DACBERT: Leveraging Dependency Agreement for Cost-Efficient Bert Pretraining
This work addresses the need for more efficient and interpretable pretraining methods in natural language processing, offering incremental improvements over existing cost-efficient approaches.
The paper tackles the problem of cost-efficient pretraining for BERT models by introducing DACBERT, a novel framework that incorporates dependency agreement to enhance performance and interpretability, resulting in improvements such as a 3.13% increase in RTE task accuracy and a 0.83% boost in average GLUE score compared to Crammed BERT.

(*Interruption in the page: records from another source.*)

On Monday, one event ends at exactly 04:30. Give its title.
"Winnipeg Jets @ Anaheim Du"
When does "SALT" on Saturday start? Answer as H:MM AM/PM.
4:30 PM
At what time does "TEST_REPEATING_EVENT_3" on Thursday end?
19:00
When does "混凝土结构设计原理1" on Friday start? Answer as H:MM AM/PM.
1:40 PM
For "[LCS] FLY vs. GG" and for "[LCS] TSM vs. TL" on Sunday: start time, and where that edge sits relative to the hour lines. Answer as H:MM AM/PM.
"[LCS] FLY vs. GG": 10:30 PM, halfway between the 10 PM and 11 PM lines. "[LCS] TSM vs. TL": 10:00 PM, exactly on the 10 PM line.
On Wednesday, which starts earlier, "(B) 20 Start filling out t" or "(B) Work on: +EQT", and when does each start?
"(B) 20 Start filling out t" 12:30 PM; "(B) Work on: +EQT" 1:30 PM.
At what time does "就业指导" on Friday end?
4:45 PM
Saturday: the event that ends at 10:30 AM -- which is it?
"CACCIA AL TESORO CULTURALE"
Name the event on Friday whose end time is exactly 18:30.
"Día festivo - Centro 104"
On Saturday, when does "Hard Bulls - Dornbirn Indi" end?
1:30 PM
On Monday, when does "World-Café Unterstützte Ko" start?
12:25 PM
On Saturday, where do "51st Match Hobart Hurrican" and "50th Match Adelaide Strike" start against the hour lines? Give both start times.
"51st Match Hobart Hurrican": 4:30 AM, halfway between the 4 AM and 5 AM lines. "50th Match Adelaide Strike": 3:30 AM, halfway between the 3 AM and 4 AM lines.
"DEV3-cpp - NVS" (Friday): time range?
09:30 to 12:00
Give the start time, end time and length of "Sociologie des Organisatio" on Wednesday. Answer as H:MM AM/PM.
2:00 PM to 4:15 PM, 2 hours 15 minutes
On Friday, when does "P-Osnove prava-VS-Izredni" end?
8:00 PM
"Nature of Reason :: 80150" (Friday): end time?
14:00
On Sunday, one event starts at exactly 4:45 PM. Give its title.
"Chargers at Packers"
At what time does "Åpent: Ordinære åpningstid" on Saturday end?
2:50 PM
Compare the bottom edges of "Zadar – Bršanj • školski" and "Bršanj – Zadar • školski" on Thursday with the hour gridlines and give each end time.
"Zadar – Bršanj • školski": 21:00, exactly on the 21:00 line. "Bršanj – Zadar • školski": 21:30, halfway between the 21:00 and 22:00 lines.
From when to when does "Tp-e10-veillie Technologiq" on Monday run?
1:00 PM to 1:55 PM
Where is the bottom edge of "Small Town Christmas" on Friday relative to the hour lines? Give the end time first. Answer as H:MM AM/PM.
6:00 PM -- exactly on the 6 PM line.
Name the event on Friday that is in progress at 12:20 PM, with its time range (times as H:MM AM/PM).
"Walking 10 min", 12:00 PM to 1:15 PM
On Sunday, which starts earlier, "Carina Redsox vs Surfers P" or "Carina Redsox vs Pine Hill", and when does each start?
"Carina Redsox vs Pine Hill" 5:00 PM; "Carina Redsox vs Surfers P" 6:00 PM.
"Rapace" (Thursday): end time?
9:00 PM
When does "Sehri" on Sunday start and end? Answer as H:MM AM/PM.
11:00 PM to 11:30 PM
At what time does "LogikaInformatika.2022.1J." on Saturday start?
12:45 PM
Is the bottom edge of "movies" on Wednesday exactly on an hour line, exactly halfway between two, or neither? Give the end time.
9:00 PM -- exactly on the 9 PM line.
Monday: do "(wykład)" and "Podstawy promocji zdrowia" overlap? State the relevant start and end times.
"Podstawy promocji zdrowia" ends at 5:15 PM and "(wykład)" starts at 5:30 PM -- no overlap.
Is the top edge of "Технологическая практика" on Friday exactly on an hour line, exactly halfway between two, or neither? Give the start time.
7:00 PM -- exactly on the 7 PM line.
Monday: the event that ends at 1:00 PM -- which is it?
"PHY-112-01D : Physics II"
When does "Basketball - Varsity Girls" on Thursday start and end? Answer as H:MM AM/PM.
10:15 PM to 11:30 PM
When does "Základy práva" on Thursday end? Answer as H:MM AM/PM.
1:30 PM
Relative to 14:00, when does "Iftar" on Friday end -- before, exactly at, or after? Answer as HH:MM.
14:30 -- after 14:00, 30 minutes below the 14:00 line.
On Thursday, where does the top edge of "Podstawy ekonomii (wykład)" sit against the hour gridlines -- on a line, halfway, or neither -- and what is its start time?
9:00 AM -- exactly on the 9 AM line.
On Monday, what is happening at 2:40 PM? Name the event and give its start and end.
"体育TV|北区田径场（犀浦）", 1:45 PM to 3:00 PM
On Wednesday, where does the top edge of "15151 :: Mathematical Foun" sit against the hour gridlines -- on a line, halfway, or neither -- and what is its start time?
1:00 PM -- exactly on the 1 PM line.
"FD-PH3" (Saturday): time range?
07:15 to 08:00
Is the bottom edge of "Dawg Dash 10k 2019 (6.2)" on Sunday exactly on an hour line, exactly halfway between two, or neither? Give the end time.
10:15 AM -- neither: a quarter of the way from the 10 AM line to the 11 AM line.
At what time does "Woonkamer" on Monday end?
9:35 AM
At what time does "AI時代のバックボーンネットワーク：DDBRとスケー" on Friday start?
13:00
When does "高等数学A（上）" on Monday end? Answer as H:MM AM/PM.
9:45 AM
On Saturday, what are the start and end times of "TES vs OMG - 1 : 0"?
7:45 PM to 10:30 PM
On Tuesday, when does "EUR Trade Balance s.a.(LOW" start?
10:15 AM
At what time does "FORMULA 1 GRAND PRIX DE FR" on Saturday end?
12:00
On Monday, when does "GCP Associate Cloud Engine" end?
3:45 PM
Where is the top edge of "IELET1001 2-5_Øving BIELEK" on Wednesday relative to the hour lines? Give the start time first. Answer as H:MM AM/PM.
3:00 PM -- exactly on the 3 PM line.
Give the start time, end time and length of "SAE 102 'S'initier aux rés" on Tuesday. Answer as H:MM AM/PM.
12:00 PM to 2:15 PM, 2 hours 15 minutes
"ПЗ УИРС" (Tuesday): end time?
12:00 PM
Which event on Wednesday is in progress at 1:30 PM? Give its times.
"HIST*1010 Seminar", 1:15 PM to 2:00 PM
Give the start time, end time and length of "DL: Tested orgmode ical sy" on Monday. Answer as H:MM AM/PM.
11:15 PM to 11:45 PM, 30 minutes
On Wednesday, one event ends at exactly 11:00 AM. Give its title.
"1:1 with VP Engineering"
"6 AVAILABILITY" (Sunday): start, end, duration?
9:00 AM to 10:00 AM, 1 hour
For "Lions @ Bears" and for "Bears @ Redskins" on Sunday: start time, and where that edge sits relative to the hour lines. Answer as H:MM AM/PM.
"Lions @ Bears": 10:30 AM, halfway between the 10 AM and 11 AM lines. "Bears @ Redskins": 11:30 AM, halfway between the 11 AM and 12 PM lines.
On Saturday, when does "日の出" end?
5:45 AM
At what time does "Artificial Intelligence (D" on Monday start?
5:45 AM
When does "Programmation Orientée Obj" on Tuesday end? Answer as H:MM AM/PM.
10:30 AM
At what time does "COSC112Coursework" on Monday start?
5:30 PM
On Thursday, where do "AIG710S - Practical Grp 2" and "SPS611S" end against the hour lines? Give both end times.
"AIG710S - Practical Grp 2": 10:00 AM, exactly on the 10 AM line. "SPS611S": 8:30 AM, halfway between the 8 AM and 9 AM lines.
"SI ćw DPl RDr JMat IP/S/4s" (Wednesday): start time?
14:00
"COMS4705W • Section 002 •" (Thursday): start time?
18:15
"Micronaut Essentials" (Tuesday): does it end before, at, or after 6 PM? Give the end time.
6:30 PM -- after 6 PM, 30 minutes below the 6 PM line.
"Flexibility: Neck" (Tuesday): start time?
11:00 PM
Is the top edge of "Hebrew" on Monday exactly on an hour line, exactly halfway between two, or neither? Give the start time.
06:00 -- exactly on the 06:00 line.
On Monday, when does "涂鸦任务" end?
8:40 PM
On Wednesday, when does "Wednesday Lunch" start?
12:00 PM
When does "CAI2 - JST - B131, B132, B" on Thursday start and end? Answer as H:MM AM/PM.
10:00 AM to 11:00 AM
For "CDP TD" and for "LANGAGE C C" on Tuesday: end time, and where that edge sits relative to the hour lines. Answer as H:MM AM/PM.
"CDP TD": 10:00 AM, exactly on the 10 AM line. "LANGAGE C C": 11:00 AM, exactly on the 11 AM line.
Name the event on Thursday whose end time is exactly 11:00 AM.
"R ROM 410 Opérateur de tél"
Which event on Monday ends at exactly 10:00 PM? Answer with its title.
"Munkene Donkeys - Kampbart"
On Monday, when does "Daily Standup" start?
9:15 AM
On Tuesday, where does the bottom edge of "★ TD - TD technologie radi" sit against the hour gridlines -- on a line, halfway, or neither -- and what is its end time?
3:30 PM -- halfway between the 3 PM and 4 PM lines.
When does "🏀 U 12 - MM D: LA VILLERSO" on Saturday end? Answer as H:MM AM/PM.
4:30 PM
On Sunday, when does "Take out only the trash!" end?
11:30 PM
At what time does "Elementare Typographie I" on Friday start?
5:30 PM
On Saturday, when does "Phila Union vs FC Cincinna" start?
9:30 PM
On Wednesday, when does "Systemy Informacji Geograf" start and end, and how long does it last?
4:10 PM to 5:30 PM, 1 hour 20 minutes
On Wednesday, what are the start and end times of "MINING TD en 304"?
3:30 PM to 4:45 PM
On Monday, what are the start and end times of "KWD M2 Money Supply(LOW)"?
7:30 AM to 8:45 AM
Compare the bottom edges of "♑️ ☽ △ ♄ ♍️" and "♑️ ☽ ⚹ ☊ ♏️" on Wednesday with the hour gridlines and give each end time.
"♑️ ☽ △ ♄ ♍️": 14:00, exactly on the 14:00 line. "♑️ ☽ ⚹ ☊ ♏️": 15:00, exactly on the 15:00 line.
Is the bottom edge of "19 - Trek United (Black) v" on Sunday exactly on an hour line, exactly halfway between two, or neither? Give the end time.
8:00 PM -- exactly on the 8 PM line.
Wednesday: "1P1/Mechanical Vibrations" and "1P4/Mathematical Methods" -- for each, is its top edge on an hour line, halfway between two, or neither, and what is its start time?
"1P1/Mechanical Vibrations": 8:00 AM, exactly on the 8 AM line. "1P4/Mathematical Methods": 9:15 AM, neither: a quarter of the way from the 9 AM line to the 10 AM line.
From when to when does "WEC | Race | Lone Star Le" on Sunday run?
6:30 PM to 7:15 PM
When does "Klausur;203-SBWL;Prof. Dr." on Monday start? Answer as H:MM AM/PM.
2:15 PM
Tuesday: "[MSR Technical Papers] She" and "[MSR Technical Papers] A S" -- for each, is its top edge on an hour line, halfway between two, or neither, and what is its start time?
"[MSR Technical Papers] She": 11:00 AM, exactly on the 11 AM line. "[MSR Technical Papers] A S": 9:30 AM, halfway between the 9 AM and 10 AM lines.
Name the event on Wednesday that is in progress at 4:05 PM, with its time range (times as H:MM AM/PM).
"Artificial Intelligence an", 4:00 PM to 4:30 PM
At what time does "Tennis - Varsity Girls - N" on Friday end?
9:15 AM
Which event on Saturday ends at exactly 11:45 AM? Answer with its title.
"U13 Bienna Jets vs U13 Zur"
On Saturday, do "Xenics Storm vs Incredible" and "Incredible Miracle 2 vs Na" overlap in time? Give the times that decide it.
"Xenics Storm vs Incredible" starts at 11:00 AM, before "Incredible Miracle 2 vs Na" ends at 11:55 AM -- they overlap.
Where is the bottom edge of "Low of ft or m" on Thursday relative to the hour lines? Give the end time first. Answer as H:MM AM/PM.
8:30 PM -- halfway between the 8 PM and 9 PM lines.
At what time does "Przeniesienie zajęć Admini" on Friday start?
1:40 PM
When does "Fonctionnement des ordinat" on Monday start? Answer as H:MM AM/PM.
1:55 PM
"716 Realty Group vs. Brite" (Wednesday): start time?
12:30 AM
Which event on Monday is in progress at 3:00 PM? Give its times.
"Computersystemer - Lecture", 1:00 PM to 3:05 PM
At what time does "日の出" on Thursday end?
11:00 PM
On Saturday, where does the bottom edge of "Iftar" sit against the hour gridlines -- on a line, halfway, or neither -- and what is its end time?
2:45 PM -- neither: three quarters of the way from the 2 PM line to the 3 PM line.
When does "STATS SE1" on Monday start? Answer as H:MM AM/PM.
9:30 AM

Building on the cost-efficient pretraining advancements brought about by Crammed BERT, we enhance its performance and interpretability further by introducing a novel pretrained model Dependency Agreement Crammed BERT (DACBERT) and its two-stage pretraining framework - Dependency Agreement Pretraining. This framework, grounded by linguistic theories, seamlessly weaves syntax and semantic information into the pretraining process. The first stage employs four dedicated submodels to capture representative dependency agreements at the chunk level, effectively converting these agreements into embeddings. The second stage uses these refined embeddings, in tandem with conventional BERT embeddings, to guide the pretraining of the rest of the model. Evaluated on the GLUE benchmark, our DACBERT demonstrates notable improvement across various tasks, surpassing Crammed BERT by 3.13% in the RTE task and by 2.26% in the MRPC task. Furthermore, our method boosts the average GLUE score by 0.83%, underscoring its significant potential. The pretraining process can be efficiently executed on a single GPU within a 24-hour cycle, necessitating no supplementary computational resources or extending the pretraining duration compared with the Crammed BERT. Extensive studies further illuminate our approach's instrumental role in bolstering the interpretability of pretrained language models for natural language understanding tasks.